Scorecard: Pros — lower rates, better approvals, lower insurance premiums. Cons — requires discipline, takes time, some factors are unfair. Verdict: A good credit score is the single highest-ROI financial move you can make in 2026.
| Criteria | Rating (1–5) | Explanation |
|---|---|---|
| Rate savings | 5 | 740+ saves $4,200+/year vs. 640 (Fed data) |
| Ease of improvement | 3 | Pay down debt = fast; removing negatives = slow |
| Fairness | 2 | Medical debt, rental history gaps penalize unfairly |
| Long-term benefit | 5 | Compounds over decades — lower rates = more savings |
| Time investment | 3 | 30 min/month to monitor; 6–12 months to see big gains |
The math over 5 years: A borrower with a 760 score vs. a 620 score on a $400,000 mortgage saves $377/month = $22,620 over 5 years.
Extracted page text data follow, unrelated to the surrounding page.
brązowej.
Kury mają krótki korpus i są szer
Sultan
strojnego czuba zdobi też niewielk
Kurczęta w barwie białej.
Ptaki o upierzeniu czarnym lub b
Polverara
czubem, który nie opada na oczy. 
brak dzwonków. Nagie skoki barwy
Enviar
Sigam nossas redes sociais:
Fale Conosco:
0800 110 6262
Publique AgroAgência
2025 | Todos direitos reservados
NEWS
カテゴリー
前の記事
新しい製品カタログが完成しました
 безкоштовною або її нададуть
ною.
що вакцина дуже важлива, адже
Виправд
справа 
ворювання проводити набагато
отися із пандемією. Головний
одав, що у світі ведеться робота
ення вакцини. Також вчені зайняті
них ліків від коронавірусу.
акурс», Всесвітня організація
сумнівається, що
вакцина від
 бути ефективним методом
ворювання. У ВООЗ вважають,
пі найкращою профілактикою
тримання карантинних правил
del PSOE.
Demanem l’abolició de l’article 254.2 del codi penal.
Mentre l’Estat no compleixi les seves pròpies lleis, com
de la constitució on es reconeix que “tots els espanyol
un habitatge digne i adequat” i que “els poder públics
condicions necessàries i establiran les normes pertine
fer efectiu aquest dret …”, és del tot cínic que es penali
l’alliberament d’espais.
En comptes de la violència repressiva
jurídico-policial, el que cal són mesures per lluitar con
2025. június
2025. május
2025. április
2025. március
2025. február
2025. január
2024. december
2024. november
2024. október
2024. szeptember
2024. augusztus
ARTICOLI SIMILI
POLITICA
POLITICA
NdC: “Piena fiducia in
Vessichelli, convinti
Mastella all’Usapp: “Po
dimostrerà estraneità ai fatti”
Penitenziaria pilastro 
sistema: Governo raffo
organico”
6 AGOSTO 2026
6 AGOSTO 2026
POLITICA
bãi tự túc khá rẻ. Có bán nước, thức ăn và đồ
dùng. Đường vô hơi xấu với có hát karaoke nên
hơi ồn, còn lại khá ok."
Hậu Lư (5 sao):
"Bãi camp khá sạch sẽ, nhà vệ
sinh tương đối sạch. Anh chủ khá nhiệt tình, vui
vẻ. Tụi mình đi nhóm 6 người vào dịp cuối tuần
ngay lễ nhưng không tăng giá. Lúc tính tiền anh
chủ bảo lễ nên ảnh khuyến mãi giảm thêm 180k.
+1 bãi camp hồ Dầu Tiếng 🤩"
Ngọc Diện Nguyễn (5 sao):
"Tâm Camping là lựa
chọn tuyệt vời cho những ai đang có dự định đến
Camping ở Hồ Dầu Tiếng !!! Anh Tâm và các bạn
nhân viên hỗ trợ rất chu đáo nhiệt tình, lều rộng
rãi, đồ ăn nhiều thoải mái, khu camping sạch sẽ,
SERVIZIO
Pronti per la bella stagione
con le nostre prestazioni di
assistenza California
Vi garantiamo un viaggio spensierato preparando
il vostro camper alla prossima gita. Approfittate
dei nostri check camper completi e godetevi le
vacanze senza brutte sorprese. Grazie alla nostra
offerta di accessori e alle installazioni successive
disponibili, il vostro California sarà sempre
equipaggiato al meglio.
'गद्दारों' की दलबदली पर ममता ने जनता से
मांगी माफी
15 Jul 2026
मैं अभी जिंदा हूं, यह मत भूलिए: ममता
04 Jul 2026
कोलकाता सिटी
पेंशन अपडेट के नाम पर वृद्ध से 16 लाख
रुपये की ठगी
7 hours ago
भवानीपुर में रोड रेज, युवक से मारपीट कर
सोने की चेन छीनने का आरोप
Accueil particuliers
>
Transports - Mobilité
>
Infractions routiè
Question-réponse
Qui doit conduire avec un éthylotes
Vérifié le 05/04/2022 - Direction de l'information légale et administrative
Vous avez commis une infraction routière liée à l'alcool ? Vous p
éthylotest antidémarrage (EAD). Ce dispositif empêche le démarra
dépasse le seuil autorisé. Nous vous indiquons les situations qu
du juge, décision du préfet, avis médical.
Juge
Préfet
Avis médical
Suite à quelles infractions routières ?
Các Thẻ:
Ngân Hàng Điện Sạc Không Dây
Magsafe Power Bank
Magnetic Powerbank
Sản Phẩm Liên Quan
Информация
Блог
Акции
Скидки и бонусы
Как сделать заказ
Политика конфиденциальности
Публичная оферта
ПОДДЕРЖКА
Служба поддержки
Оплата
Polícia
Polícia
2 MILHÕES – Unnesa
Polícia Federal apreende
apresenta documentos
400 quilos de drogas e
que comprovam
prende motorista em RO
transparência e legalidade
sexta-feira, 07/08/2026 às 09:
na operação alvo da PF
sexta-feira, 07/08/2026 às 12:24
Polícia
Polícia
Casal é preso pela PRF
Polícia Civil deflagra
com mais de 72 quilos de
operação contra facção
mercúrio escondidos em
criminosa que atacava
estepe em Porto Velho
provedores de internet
On a $30,000 car loan, saves $149/month = $8,940. On credit cards, saves $100/month on a $5,000 balance = $6,000. Total: $37,560 over 5 years — just from having a better score.
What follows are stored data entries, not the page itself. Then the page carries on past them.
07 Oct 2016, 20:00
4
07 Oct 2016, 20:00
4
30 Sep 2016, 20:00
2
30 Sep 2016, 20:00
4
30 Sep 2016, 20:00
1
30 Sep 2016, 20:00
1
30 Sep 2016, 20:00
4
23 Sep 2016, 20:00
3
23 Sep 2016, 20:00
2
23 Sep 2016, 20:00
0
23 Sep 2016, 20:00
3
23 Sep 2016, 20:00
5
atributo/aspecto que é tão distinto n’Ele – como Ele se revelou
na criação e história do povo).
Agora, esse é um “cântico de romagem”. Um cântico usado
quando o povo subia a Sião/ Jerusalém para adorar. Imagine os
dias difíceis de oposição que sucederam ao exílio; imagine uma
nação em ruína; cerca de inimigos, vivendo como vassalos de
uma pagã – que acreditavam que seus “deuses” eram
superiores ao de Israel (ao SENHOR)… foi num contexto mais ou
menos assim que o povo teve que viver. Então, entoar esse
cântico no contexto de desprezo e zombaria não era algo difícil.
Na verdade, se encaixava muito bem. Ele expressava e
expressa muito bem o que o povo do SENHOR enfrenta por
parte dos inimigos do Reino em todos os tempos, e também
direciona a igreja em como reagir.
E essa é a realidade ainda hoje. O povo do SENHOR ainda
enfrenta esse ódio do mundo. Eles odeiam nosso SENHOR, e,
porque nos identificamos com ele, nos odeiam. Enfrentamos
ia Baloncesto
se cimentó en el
If you're below 700, focus 80% of your energy on paying down credit card balances to under 10% utilization. That single move will raise your score more than anything else. If you're above 700, focus on maintaining — don't apply for new credit unless needed, keep old accounts open, and check your reports annually.
✅ Best for: Anyone planning to borrow for a home, car, or education in the next 2 years. Also best for renters — landlords increasingly check credit. ❌ Avoid if: You have no plans to borrow and don't care about insurance rates (most states allow credit-based insurance scoring).
Your next step: Check your FICO Score 8 for free at Experian.com. If it's below 700, set up a 6-month plan to pay down credit cards to 10% utilization.
In short: The best deal goes to those with 740+ — they save $37,000+ over 5 years compared to those with 620.
A 740 FICO score gets you the best mortgage rates — around 6.3% for a 30-year fixed in 2026. With a 620, you'll likely need an FHA loan at 7.8% or be denied. Aim for 740+ if you can wait 6–12 months.
Typically 6–12 months with consistent action: pay down credit cards to under 10% utilization, dispute errors, and become an authorized user. The fastest gain comes from utilization — a 50% to 10% drop can add 40–60 points in 2 months.
It depends. Paying a collection doesn't always remove it from your report — the original negative mark stays for 7 years. Negotiate a "pay-for-delete" in writing first: you pay, they delete. Without that, paying can actually lower your score by resetting the "last activity" date.
Nothing — payments are reported as late only after 30 days. A 30-day late payment drops your score by 60–110 points and stays for 7 years. Set up auto-pay for the minimum to avoid this. If you do miss 30 days, pay immediately and write a goodwill letter to the issuer.
Yes, for borrowing. 90% of lenders use FICO, not VantageScore. A VantageScore of 720 might be a FICO of 680. Check your actual FICO Score 8 from Experian or MyFICO.com — not Credit Karma — before applying for a loan.